> Task to carry out
Reproduce all the records word for word. Omit images.

[Edit tracking data]
━━━━━━━━━━
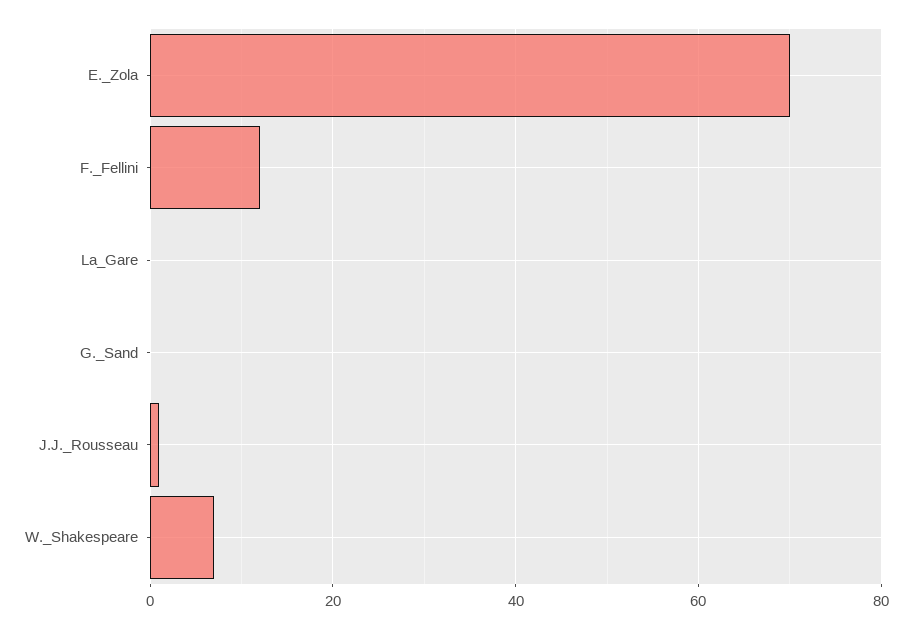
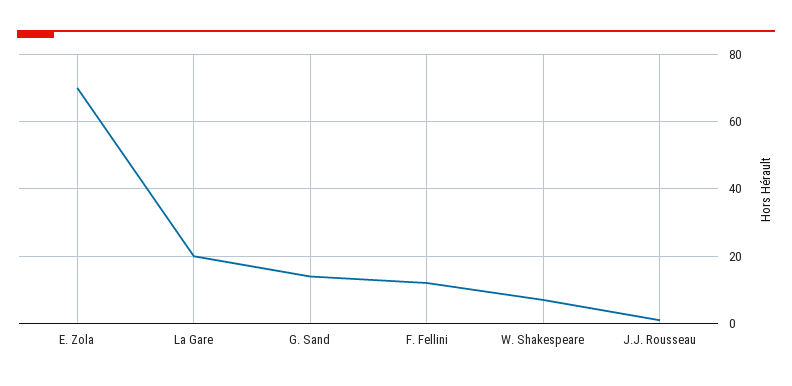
  {
    "E._Zola": 70,
    "F._Fellini": 10,
-   "La_Gare": 0,
+   "La_Gare": 20,
-   "G._Sand": 0,
+   "G._Sand": 15,
    "J.J._Rousseau": 0,
    "W._Shakespeare": 5
  }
━━━━━━━━━━
> Response area
  {
    "E._Zola": 70,
    "F._Fellini": 10,
-   "La_Gare": 0,
+   "La_Gare": 20,
-   "G._Sand": 0,
+   "G._Sand": 15,
    "J.J._Rousseau": 0,
    "W._Shakespeare": 5
  }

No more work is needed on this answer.